I go in for our first sono on the 28th. I had my OB order the hcg levels because Dr H's nurse said he didn't put anything about it in his notes, so I figured it was easier to drive two blocks to my OB and have her do it, than drive 35 minutes to Dr Hs office and have them do it. I won't get the levels back until at least Friday, and then hopefully they will order up the second set that day.

I know that there have been a lot of prayers from loved ones and friends that have gotten us here, and I am so incredibly grateful. I really don't think this would be possible without all the prayers. I am literally pregnant against the odds. I just pray that this little poppy seed makes itself at home and gets nice and comfortable, because I really want to hold this little miracle in 9 months. We have been through so much over the past two years trying to get here.

Little baby, PLEASE burrow in good and deep. Please grow and thrive. Please make your way here safely in 9 months. I promise you will have a wonderful life with an awesome daddy, and out of this world amazing big sister, two fantastic dogs, possibly two gerbils, and loads of fish. I want you to be with me when we go to Disney Land later, and I want you to be with us, growing and thriving, when we go to London. Please stick.

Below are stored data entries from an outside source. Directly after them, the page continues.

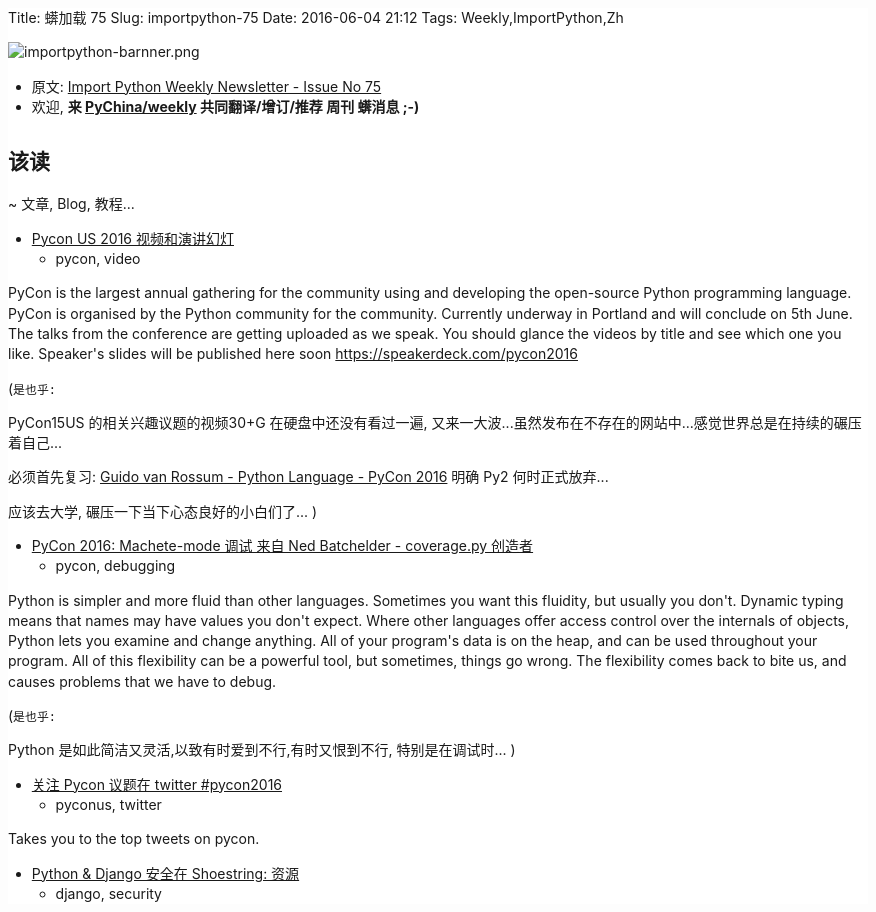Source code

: Title: 蠎加载 75
Slug: importpython-75
Date: 2016-06-04 21:12
Tags: Weekly,ImportPython,Zh

![importpython-barnner.png](http://zoomq.qiniudn.com/ZQCollection/snap/importpython-barnner.png?imageView2/2/h/210)


- 原文: [Import Python Weekly Newsletter - Issue No 75](http://importpython.com/newsletter/no/75/)
- 欢迎, **来 [PyChina/weekly](https://github.com/PyChina/weekly) 共同翻译/增订/推荐 周刊 蠎消息 ;-)**

## 该读
~ 文章, Blog, 教程...

- [Pycon US 2016 视频和演讲幻灯](https://www.youtube.com/channel/UCwTD5zJbsQGJN75MwbykYNw/videos)
    + pycon, video

PyCon is the largest annual gathering for the community using and developing the open-source Python programming language. PyCon is organised by the Python community for the community. Currently underway in Portland and will conclude on 5th June. The talks from the conference are getting uploaded as we speak. You should glance the videos by title and see which one you like. Speaker's slides will be published here soon https://speakerdeck.com/pycon2016

(`是也乎:`

PyCon15US 的相关兴趣议题的视频30+G 在硬盘中还没有看过一遍,
又来一大波...虽然发布在不存在的网站中...感觉世界总是在持续的碾压着自己...

必须首先复习: [Guido van Rossum - Python Language - PyCon 2016](https://www.youtube.com/watch?v=YgtL4S7Hrwo) 明确 Py2 何时正式放弃...

应该去大学, 碾压一下当下心态良好的小白们了...
)

- [PyCon 2016: Machete-mode 调试 来自 Ned Batchelder - coverage.py 创造者](http://nedbatchelder.com/text/machete.html)
    + pycon, debugging

Python is simpler and more fluid than other languages. Sometimes you want this fluidity, but usually you don't. Dynamic typing means that names may have values you don't expect. Where other languages offer access control over the internals of objects, Python lets you examine and change anything. All of your program's data is on the heap, and can be used throughout your program. All of this flexibility can be a powerful tool, but sometimes, things go wrong. The flexibility comes back to bite us, and causes problems that we have to debug.

(`是也乎:`

Python 是如此简洁又灵活,以致有时爱到不行,有时又恨到不行,
特别是在调试时...
)

- [关注 Pycon 议题在 twitter #pycon2016](https://twitter.com/search?q=%23pycon2016)
    + pyconus, twitter

Takes you to the top tweets on pycon.

- [Python & Django 安全在 Shoestring: 资源](http://nerd.kelseyinnis.com/blog/2016/05/30/python-django-security-on-a-shoestring-resources/)
    + django, security
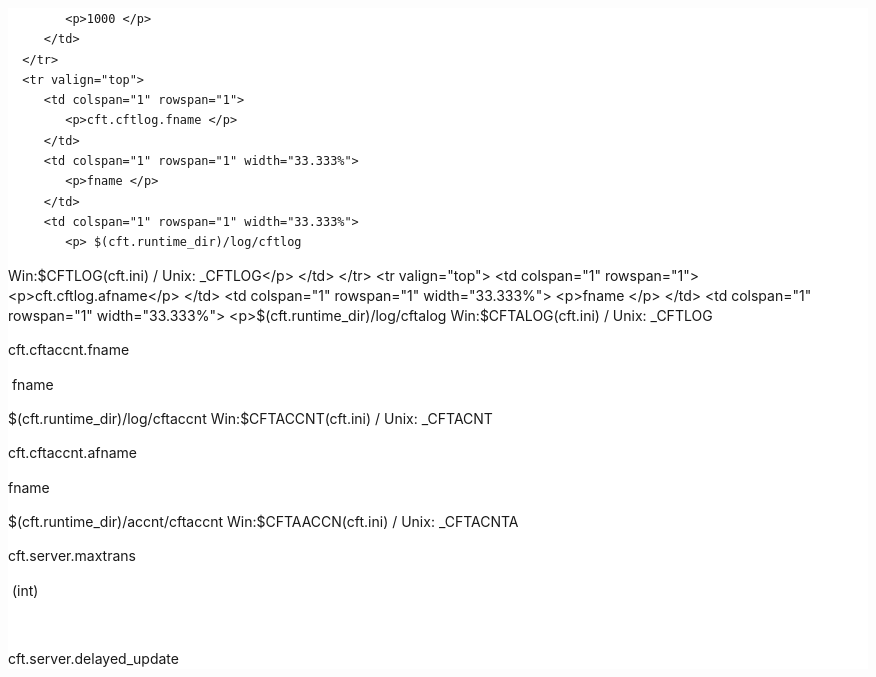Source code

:             <p>1000 </p>
         </td>
      </tr>
      <tr valign="top">
         <td colspan="1" rowspan="1">
            <p>cft.cftlog.fname </p>
         </td>
         <td colspan="1" rowspan="1" width="33.333%">
            <p>fname </p>
         </td>
         <td colspan="1" rowspan="1" width="33.333%">
            <p> $(cft.runtime_dir)/log/cftlog 
 Win:$CFTLOG(cft.ini) / Unix: _CFTLOG</p>
         </td>
      </tr>
      <tr valign="top">
         <td colspan="1" rowspan="1">
            <p>cft.cftlog.afname</p>
         </td>
         <td colspan="1" rowspan="1" width="33.333%">
            <p>fname </p>
         </td>
         <td colspan="1" rowspan="1" width="33.333%">
            <p>$(cft.runtime_dir)/log/cftalog Win:$CFTALOG(cft.ini) / Unix: _CFTLOG</p>
         </td>
      </tr>
      <tr valign="top">
         <td colspan="1" rowspan="1">
            <p>cft.cftaccnt.fname </p>
         </td>
         <td colspan="1" rowspan="1" width="33.333%">
            <p> fname 
 </p>
         </td>
         <td colspan="1" rowspan="1" width="33.333%">
            <p>$(cft.runtime_dir)/log/cftaccnt Win:$CFTACCNT(cft.ini) / Unix: _CFTACNT</p>
         </td>
      </tr>
      <tr valign="top">
         <td colspan="1" rowspan="1">
            <p>cft.cftaccnt.afname  </p>
         </td>
         <td colspan="1" rowspan="1" width="33.333%">
            <p>fname </p>
         </td>
         <td colspan="1" rowspan="1" width="33.333%">
            <p>$(cft.runtime_dir)/accnt/cftaccnt Win:$CFTAACCN(cft.ini) / Unix: _CFTACNTA</p>
         </td>
      </tr>
      <tr valign="top">
         <td colspan="1" rowspan="1">
            <p>cft.server.maxtrans</p>
         </td>
         <td colspan="1" rowspan="1" width="33.333%">
            <p> (int) 
 </p>
         </td>
         <td colspan="1" rowspan="1" width="33.333%">
            <p> </p>
         </td>
      </tr>
      <tr valign="top">
         <td colspan="1" rowspan="1">
            <p>cft.server.delayed_update</p>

Please. You are one very wanted little baby, and you will be very loved, just like your big sister.

I hope to hold you in my arms in 9 months.

13 comments:

Carrie said...

And, I'm crying.

That is exactly how I felt with my second pregnancy. It was an unmedicated IUI and I had very little hope that it would work. When that line popped right up I was in SHOCK and couldn't stop shaking!

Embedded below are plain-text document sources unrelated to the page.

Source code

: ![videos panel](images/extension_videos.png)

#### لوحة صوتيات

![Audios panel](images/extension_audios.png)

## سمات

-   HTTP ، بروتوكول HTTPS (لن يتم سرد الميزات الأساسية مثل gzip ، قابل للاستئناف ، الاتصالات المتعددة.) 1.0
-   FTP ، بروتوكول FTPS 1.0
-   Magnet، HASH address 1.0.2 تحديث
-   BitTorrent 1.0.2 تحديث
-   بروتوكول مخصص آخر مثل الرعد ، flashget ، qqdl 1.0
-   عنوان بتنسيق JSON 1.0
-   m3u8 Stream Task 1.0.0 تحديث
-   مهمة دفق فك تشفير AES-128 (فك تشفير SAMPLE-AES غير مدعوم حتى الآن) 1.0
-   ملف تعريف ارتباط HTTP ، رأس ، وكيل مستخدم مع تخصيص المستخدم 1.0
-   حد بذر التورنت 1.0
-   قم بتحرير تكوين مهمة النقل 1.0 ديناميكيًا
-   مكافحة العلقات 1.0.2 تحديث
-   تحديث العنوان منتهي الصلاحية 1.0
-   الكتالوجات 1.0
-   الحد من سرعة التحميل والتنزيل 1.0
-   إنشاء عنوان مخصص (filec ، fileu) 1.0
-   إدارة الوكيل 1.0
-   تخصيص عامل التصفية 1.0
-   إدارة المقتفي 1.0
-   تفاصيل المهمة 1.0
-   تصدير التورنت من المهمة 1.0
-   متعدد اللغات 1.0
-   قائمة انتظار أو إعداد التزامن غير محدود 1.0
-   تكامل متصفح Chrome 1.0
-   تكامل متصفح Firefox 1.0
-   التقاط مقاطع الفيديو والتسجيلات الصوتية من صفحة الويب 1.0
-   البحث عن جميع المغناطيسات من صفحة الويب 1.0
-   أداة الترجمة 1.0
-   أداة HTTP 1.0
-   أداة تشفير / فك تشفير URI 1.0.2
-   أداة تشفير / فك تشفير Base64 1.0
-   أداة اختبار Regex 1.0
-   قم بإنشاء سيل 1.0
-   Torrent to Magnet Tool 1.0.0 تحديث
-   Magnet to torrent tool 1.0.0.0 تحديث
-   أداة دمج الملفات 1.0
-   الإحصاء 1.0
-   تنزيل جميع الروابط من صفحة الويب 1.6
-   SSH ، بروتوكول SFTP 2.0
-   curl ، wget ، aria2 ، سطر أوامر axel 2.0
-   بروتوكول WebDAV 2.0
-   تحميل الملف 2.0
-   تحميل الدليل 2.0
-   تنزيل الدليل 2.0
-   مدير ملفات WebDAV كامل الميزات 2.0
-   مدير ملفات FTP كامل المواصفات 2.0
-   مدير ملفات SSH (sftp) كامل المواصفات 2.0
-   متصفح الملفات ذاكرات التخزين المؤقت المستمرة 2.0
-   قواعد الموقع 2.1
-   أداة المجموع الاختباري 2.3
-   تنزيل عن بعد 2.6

Oh goodness! Congratulations!

Fran said...

Oh wow!!!!! That's a fab positive test!!! Love it!!! Congrats my friend, long deserved a d truly happy for you!

Journey Girl said...

Best. News. Ever!!!! Soooo happy for you!! What brilliant news, congratulations!!

AL said...

so, so excited for you!!!! EEEEEE!!!!

congrats!

Heather said...

I just came by to read this for a second time because it's the best blog post ever. EVER!

Punch Blogger said...

I know I commented on Facebook but I have been thinking about you all day and I'm so excited for you. Praying for the new little bean!!

*Jess* said...

When I read the title of your post, I was totally hoping that this was it!!! I am SOOOO excitedly optimistic!! Sending you sticky vibes!

birthmothertalks said...

How exciting!!!!!

Sarah said...

Wow, I am so excited for you!!!! Congratulations!!!!!

Tippy said...

OMG!!!!!!!!!!!!!!!!!!

I've been here lurking, but so busy with parenting lately that I've been a bad blogger friend. I'm OVERJOYED for you!!! Made my night

S. Rowan Tackett said...

Wow, congrats!! So nice to read this. :)

S.I.F. said...

This is the happiest news I have heard in FAR too long! SO happy for you lady!

Alex said...

WHAT!!!! Oh my goodness, I'm so happy!!! Wow - just wow. I can't believe I missed this. So very happy for you!!!!!